Attorney General Bill Barr during an interview Sunday again defended the actions of federal law enforcement officers who forcefully cleared peaceful protesters in Washington on Monday, but he offered different reasons as to why force was used.
Barr, in his interview on CBS’ “Face the Nation,” said the protesters were moved because the Park Police wanted a larger security perimeter around the White House – not to aid the White House in staging President Donald Trump’s subsequent photo opportunity with a Bible at the nearby St. John’s Episcopal Church.
The clearing, though, ultimately devolved into a discordant and violent spectacle, with federal law enforcement agents clashing with protesters with tear gas and rubber bullets about 30 minutes before a curfew was set to take effect in the nation’s capital. Barr was seen surveying the crowd shortly before law enforcement acted.
Barr, who has sought to distance himself from the official order to clear the protesters, also claimed on Sunday that the protesters at Lafayette Square, which had become the center of attention for the ongoing demonstrations, were violent. There is no evidence of that claim, and CNN personnel on the scene reported the protesters were peaceful.
“They were not peaceful protesters. And that’s one of the big lies that the media is – seems to be perpetuating at this point,” Barr claimed Sunday. “The Park Police was facing what they considered to be a very rowdy and non-compliant crowd. And there were projectiles being hurled at the police.”
As CNN has previously reported, Barr appeared in Lafayette Square shortly before 6 p.m. Monday, about an hour before Trump left the White House. In a scene that was captured on news cameras, Barr stood flanked by a security detail, his chief of staff and the head of the Justice Department’s Office of Legal Counsel. As Barr surveyed the situation around the park, some protesters spotted and recognized him, and shouts went up.
A Justice Department official previously told CNN that Barr had been told that police believed protesters were gathering rocks to throw at law enforcement, and while he was in the park, water bottles were thrown in his direction. CNN did not witness any water bottles being thrown at the attorney general.
As reporters were scrambled to the Rose Garden to set up for a speech by the President, loud bangs began on the other side of the White House fence.
Three warnings
Barr said Sunday that three warnings were given Monday night before federal authorities moved in aggressively, some using tear gas, to empty the area near the square ahead of the President’s walk. Some people on the ground did not hear warnings.
Barr traced the decision to widen the security perimeter back to that weekend’s protests, some of which turned violent and destructive, in response to the police killing of George Floyd in Minneapolis.
“On Friday, Saturday and Sunday, OK, there were violent riots in – at Lafayette Park where the Park Police were under constant attack at the – behind their bike rack fences,” Barr said. “On Sunday, things reached a crescendo. The officers were pummeled with bricks. Crowbars were used to pry up the pavers at the park and they were hurled at police. There were fires set in not only St. John’s Church, but a historic building at Lafayette was burned down.”

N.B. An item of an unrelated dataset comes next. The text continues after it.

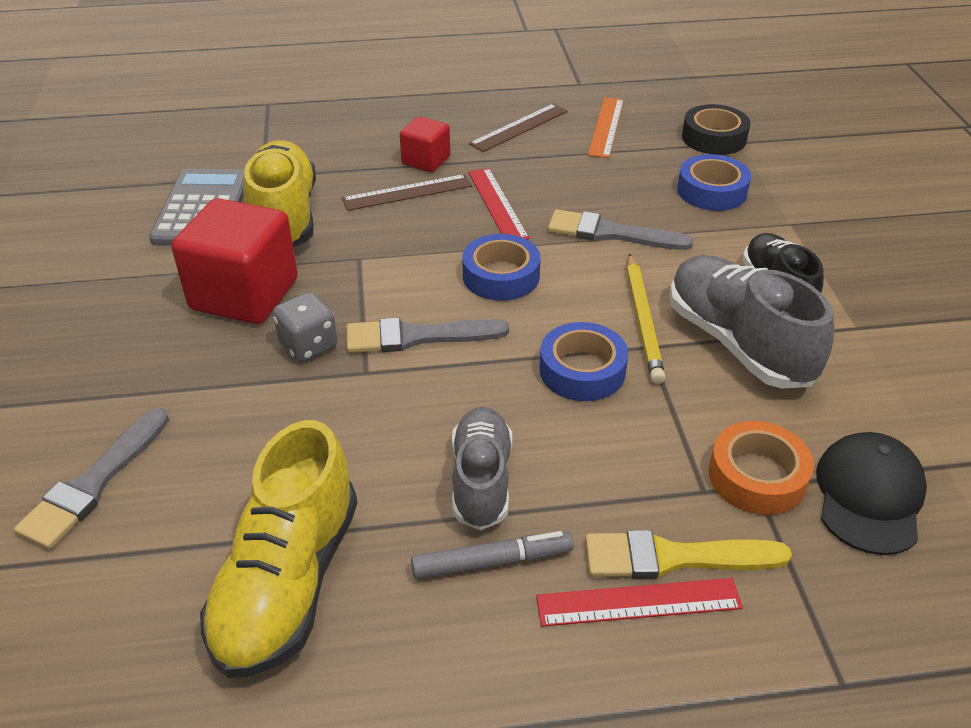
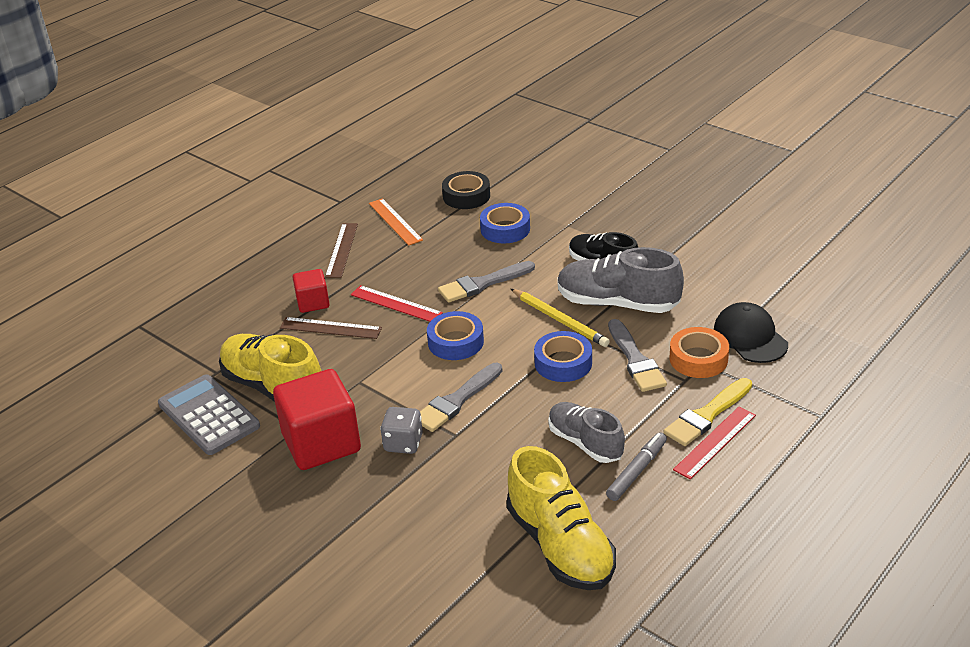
camera: 40 degrees left, 5 degrees down
grey brush [14,408,169,549] -> grey brush moved to [608,319,667,392]
brown ruler [342,174,472,211] -> brown ruler turned 75 degrees clockwise [280,317,382,339]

While CNN personnel saw some protesters tussling with law enforcement at times near the park over the weekend, there was not widespread violence in the boundaries of the park. During the weekend in various parts of the city, including the area not far from the park, there were was some destruction, including several store fronts being defaced, windows broken, at least two fires and dozens of law enforcement officers were injured.

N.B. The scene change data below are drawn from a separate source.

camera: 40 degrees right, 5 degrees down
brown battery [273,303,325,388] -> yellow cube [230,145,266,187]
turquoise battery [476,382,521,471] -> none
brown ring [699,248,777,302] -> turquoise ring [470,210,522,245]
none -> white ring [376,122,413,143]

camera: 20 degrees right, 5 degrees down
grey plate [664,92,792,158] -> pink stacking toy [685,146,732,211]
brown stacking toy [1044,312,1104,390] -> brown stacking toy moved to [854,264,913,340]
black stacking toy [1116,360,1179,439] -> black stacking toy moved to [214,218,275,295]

On Sunday evening, law enforcement did push back on the protesters who were at the park entrance – some even using batons and some pepper spray. Elsewhere in the city there were cases of looting.
During a press briefing Sunday, Army Secretary Ryan McCarthy said, “It got very violent in the park in particular. When I was talking to the chief of police and other law enforcement officers, it was the most violent they have seen it in this city.”
And Maj. General William Walker, the commanding general of the DC National Guard, told reporters Sunday that people “were armed with cylinder blocks. I have a soldier that had a concussion. There were bags of bricks.” He said on Monday some protesters had water bottles and eggs.
US Park Police determined on Sunday night that authorities would need to put a larger perimeter around the White House, Barr said, adding that he gave the order for that to happen on Monday morning. When he gave that order, Barr said Sunday, he didn’t know Trump would later be speaking.
Police agencies, he said, were informed of the need to move protesters away from the White House to make room for the new perimeter at 2 p.m. that day.
As for the delay in moving the protesters – which did not occur until more than four hours after Barr said law enforcement were asked to do so, and not until moments before Trump’s emergence – Barr said: “The effort was to move the perimeter one block, and it had to be done when we had enough people in place to achieve that.”
“This was not an operation to respond to that particular crowd. It was an operation to move the perimeter one block,” Barr said, despite suggesting earlier that the force was used because the crowd was violent.
This story has been updated with additional comments from Army Secretary Ryan McCarthy and the DC National Guard’s Maj. General William Walker.
CNN’s Adrienne Winston contributed to this report.